I think such a conclusion is inescapable as long as the issue is formulated in democratic terms.

So much becomes clear to whoever tries to summarize the options left to both blacks and whites.

We are to be tested in our patience, our forbearance, our perseverance, our power to endure wrong, to withstand temptation, to economize, to acquire a new skill. . . . [T]his country demands that every race measure itself by the American standard. . . . This is a passport to all that is best in life, and the Negro must possess it or be debarred.  No race that has anything to contribute to the markets of the world is long in any degree ostracized.

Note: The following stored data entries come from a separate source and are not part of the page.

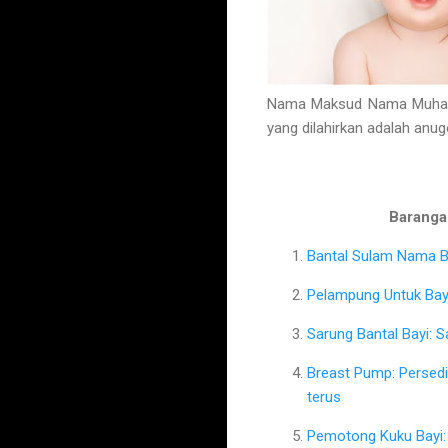
Nama Maksud Nama Muhamm
yang dilahirkan adalah anu
Barangan
Bantal Sulam Nama Ba
Pelampung Untuk Bayi
Sarung Bantal Bayi: 
Breast Pump: Persed
terus
Pemotong Kuku Bayi:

Thus spoke Booker T. Washington.  Does such realistic advice have any future in the minds of the masses?  Here is MLK’s reply: “This is no time to engage in the luxury of cooling off or to take the tranquilizing drug of gradualism”—in other words, not to rely on procrastination, but to proceed with an immediacy of results.  And not only that.  What BTW actually asked of blacks was indeed that they forfeit their negritude (to use Aimé Césaire’s parlance), and literally become white, which is not only humiliating but amounts to reneging the soul they claim as peculiar to them.  What Stokely Carmichael or the Black Panthers came to demand was, logically enough, not to become Americans, not the freedom to enroll in white universities, not even to broaden a black bourgeoisie, but to impose a black culture, a black society, a black government: black power.

Which spells the doom of all policies aimed at simply enforcing equality by a kind of systematic assistance (quotas or any sort of positive discrimination) whose only goal cannot be but the one white liberals were after, the assimilation of blacks.  On top of being condescending, and therefore insulting again, can it reasonably achieve anything other than to habituate the black population to welfare?

I really wonder if there is any logical solution to the issue in our present Western democracies, short of a total upheaval of the current situation.  Socialist freedom and equality required the abolition of private ownership, which was demonstrably stupid but somehow feasible.  Socialism does not work for blacks as soon as they think they are exploited as blacks.  The freedom and equality Martin Luther King, Jr., demands “for the Negro community” requires that either the whites become blacks or the blacks become whites—the abolition of skin color.  This amounts very much, to quote King again, to “every valley be exalted and every hill be made low.”  Before this happens, Malcolm X more realistically—and again quite logically—demanded power not for the proletariat, but for blacks.

Democracy is responsible for the way the racial issue becomes this insoluble dilemma: Short of both blacks and whites accepting hybridization, the choice is between eradication or oppression of one race by the other.  For, as I have said many times, democracy is a society in which every citizen considers himself a god or a king, so that it is doomed to be a society whose fabric is the war of all against all.  And when a certain number of those citizens happen to acquire, because of the color of their skin, a spontaneous class consciousness, then it is doomed to become a society whose fabric is a struggle to death, not only of classes anymore, but of races.